Testo estratto –
★ ★ ★ ★ ★ ★ ★
Chiusi – Il Premier Enrico Letta, il 7 Maggio 2013 all’Abbazia di Spineta, disse: “Fare spogliatoio”. Adesso il “Ciclone” Renzi ha portato via tutto, spogliatoio compreso. Del resto, il 7 Maggio, un’epoca fa, scrivevamo: “Il Governo Letta e l’Abbazia di Spineta. La storia e la leggenda dell’Abbazia e gli infausti presagi” (http://win.primapaginachiusi.it/Search_View.aspx?Articleid=2010&word=Spineta&ContentType).

Basta, infatti, visitare il sito www.abbaziadispineto.com e leggere alla voce storia la seguente frase: ” Un tempo, era un luogo impervio, quasi completamente coperto di rovi e “spinaie”, come si dice qui, all’estremo sud del territorio toscano; e la peculiarità del luogo preminentemente boschivo appare nell’antichissimo toponimo di Spineto, o Spineta o degli Spineti, derivante dalla pianta Spinum”.

Cofferati, all’epoca disse che il PD andava verso il suicidio. E’ indubbio che il Partito democratico, non ci fa mancare niente. Un partito che un anno fa ha “vinto” le elezioni, ed è di maggioranza relativa, ha fatto parlare di sé abbondantemente in questo anno, tra Primarie e quant’altro.

Cosa pensa il popolo PD? Sconcerto? Realismo? Delusione? Entusiasmo? Le prime reazioni alla “staffetta” tra Renzi a Letta, anche se alcuni pensano ad una “ pugnalata” del primo al secondo, sono contrastanti e riflettono le diverse anime del partito. Renzi novello Icaro? Vedremo.

Certo è che Letta, forse, non meritava, un simile trattamento, ma è la Politica. Anni fa un Ministro socialista la definì elegantemente “sangue e merda”. Eccoci qui. Sono passati decenni ma siamo sempre allo stesso punto. Quanti di noi hanno rivisto le scene delle “staffette” tra Prodi e D’Alema per rievocare un recente passato.
★ ★ ★ ★ ★ ★ ★
Insieme di dati –

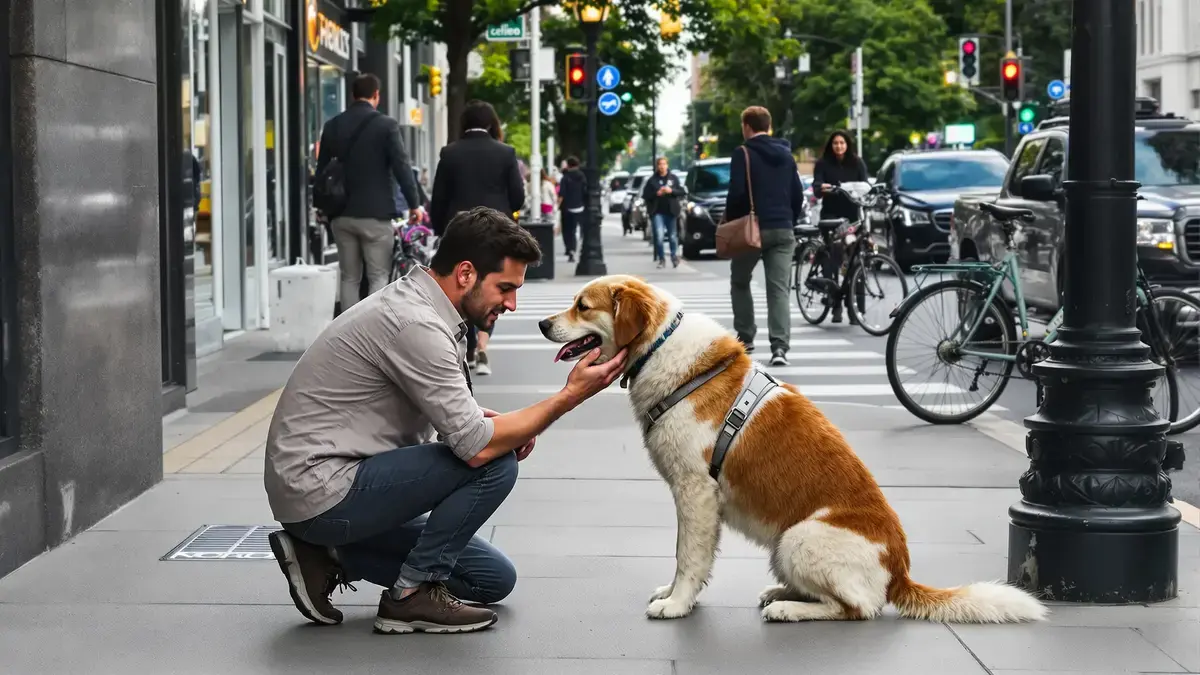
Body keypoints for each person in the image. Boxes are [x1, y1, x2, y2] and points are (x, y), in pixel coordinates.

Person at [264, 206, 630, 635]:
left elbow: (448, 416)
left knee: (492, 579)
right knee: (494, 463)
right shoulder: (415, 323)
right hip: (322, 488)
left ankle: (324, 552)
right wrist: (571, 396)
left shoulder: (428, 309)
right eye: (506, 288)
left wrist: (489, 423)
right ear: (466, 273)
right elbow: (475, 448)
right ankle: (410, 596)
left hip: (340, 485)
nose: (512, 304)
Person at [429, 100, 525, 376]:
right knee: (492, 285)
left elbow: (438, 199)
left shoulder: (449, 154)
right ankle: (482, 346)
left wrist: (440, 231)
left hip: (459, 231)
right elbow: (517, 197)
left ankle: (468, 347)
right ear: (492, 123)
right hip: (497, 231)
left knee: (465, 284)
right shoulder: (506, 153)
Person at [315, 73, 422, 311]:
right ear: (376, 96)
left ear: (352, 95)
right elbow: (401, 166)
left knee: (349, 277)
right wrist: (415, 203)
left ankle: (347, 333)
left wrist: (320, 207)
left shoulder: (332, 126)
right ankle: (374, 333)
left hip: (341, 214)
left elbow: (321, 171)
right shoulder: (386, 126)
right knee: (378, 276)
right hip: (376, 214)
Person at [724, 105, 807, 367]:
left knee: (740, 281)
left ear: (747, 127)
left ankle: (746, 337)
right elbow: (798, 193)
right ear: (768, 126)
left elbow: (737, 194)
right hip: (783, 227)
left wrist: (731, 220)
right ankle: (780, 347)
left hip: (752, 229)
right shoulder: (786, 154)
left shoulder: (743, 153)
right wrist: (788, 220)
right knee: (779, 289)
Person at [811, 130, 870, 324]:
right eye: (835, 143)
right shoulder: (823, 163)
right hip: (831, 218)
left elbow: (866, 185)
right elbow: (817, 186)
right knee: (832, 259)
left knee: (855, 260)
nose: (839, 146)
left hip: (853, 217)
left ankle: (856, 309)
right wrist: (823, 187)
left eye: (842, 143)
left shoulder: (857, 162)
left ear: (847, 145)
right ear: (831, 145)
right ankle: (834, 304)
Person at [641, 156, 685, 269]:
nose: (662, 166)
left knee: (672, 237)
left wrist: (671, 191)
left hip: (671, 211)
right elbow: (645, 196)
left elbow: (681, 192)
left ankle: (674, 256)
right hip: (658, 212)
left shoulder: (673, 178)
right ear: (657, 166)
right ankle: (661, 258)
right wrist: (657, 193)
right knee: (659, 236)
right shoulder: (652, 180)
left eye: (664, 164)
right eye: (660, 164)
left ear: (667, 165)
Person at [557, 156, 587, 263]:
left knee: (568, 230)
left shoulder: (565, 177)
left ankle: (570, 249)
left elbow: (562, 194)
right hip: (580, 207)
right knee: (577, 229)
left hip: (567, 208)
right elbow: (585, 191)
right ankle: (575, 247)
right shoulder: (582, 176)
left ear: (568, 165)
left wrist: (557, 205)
★ ★ ★ ★ ★ ★ ★
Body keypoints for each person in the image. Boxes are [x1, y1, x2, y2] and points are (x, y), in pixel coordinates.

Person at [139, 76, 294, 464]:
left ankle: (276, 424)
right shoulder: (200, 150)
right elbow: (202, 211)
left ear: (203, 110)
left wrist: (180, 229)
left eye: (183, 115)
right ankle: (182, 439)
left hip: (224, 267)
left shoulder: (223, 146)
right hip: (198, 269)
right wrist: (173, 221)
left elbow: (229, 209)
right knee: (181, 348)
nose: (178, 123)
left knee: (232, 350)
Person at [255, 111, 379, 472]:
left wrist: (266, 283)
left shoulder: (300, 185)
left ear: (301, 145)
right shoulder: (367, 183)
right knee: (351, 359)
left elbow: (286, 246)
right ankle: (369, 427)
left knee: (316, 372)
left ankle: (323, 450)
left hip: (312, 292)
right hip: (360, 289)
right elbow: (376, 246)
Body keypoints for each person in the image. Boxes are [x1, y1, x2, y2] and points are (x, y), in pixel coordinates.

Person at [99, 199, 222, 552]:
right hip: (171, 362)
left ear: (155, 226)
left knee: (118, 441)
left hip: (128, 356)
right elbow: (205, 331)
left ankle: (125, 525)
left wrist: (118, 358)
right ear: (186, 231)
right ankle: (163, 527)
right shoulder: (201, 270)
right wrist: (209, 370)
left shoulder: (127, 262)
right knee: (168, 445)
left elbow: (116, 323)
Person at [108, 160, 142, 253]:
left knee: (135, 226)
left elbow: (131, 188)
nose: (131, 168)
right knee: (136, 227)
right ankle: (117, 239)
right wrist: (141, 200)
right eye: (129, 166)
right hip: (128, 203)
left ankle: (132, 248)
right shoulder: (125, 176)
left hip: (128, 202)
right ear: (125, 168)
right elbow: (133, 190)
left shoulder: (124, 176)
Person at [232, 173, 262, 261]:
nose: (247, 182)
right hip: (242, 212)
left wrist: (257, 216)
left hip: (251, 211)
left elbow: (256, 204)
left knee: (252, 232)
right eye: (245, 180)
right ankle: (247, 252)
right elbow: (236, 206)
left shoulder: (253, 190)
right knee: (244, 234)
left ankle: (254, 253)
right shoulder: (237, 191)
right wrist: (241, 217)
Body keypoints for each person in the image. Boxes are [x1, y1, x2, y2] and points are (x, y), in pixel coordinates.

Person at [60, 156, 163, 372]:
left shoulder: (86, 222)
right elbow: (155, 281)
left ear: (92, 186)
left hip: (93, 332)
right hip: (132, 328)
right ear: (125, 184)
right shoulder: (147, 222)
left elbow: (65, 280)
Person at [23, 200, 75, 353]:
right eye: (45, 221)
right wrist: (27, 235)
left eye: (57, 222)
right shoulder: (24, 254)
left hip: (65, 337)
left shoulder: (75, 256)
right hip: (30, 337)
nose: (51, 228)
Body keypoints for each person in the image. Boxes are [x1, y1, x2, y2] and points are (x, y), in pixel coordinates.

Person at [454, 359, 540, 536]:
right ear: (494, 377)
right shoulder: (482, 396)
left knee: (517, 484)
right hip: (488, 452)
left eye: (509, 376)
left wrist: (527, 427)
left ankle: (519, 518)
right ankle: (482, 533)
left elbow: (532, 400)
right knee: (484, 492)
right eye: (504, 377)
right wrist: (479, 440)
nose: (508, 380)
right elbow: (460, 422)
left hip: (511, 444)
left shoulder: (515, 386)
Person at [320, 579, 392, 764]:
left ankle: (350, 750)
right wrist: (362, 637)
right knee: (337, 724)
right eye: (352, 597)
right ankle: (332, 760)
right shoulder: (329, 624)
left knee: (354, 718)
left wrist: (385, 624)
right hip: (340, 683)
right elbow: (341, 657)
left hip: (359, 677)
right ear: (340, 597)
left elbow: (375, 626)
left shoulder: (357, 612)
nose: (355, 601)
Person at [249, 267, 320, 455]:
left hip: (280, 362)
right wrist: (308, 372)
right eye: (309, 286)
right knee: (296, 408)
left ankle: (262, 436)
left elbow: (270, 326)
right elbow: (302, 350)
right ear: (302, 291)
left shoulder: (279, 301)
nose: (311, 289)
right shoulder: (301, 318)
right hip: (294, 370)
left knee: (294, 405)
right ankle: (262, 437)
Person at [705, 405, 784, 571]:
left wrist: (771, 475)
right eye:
★ ★ ★ ★ ★ ★ ★
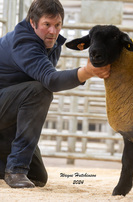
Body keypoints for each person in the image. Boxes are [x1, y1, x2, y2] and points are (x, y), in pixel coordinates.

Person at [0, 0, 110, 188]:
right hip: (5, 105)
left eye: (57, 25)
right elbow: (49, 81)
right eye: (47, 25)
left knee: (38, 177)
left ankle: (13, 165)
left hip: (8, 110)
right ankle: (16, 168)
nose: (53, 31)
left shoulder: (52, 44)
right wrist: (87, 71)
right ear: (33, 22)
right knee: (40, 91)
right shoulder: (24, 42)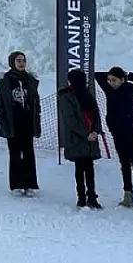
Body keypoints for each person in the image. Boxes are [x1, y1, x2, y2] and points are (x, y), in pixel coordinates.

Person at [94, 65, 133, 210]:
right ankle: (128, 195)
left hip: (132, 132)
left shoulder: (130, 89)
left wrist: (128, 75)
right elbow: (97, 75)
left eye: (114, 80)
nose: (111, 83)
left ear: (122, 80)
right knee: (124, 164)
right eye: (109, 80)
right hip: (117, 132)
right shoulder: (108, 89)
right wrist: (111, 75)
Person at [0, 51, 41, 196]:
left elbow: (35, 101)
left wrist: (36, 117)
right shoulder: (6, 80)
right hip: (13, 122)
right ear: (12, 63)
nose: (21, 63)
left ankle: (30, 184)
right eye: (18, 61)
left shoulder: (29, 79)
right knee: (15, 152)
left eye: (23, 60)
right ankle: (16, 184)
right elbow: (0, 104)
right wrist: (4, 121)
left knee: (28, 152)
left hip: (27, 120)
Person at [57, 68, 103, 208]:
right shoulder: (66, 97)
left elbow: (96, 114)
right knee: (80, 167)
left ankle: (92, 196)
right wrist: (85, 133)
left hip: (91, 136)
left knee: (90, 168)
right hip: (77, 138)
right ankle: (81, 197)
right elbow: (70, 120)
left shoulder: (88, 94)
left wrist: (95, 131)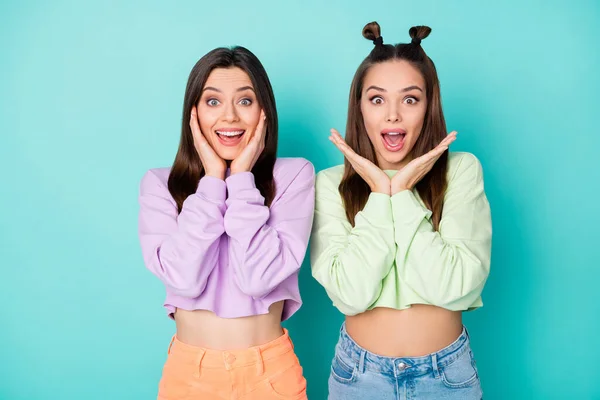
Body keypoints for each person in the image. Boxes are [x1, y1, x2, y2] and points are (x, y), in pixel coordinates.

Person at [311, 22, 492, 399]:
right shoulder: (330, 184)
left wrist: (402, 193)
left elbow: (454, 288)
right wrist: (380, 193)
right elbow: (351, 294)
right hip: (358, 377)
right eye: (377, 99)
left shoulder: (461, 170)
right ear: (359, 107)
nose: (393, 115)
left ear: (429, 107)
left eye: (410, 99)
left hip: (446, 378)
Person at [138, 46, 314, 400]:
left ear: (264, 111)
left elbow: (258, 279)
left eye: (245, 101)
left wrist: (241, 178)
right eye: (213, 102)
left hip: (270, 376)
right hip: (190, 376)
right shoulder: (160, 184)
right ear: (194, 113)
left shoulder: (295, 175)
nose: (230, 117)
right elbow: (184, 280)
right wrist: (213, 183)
★ ★ ★ ★ ★ ★ ★
Verifica la comprensione –
**1)** Elenca tutte le persone nominate nel testo estratto.
**2)** Rispondi a queste domande sul testo estratto, una per riga:
(a) In quale data Letta disse "Fare spogliatoio"?
(b) Da quale pianta deriva il toponimo di Spineto?
(c) Secondo Cofferati, verso che cosa andava il PD?
**3)** Prosegui, per favore, il testo estratto dopo la sua ultima frase, con qualche frase nello stesso tono.

Esiti delle attività –
**1)** Enrico Letta, Renzi, Cofferati, Prodi, D’Alema

**2)**
(a) Il 7 Maggio 2013.
(b) Dalla pianta Spinum.
(c) Verso il suicidio.

**3)**
La domanda è se si possa giudicare un Governo che è durato poco più di un anno. Siamo tornati ai governicchi democristiani che duravano pochi mesi. Siamo tornati ai cambi di Presidente del Consiglio, di democristiane e dalemiana memoria. Passo indietro o in avanti? Il dibattito è aperto.

E’ altrettanto legittimo chiedersi quali sarebbero state le reazioni, se il tutto fosse successo a parti inverse, cioè dentro la compagine di centrodestra.

Certo è che “Matteo il conquistatore” riprendendo il titolo di un recente libro, non si ferma davanti a niente. Per buttarla in campanilismo un fiorentino ha fatto le scarpe ad un pisano. Le parole, i riti ed i commenti sono da Prima repubblica: “ Cambio di passo”, “rinnovo”, “ bisogno di ritrovare entusiasmo”, “palude” ecc. Almeno dal punto di vista del lessico politico, le cose non sembrano proprio cambiate.

E aleggia, di nuovo, la leggenda infausta di Spineta: “Sotto le pietre dell’antichissimo castello, una sacrilega contessa si aggira. Una furia infernale la tiene avvinta nei suoi artigli, la batte, la flagella ogni ora, notte e giorno. E nelle cupe notti di tempesta si ode un lamento di voce umana che mette nel cuore la tetra paura. E la terra sterile e nera non germoglia mai il sorriso di un fiore…”.

Dove porterà il Governo, il possibile futuro Premier Matteo Renzi, a fare spogliatoio? Certo è che a Renzi non manca il coraggio, la freschezza e forse anche l’incoscienza. Ma chi lo conosce bene dice che è sempre stato così. La speranza è che riesca davvero a mettere in pratica quello che dice. Riuscirà davvero ad uscire dalla palude? Solo il PD può esprimere davvero un cambiamento?

Andando oltre, le battute e le leggende, domani Letta salirà al Quirinale. Il giorno di San Valentino, il martire cristiano che fu decapitato il 14 Febbraio 273, per mano del soldato romano Furius Placidus, agli ordini dell’imperatore Aureliano.

Letta è stato “decapitato” politicamente… ma a favore di chi? E di cosa?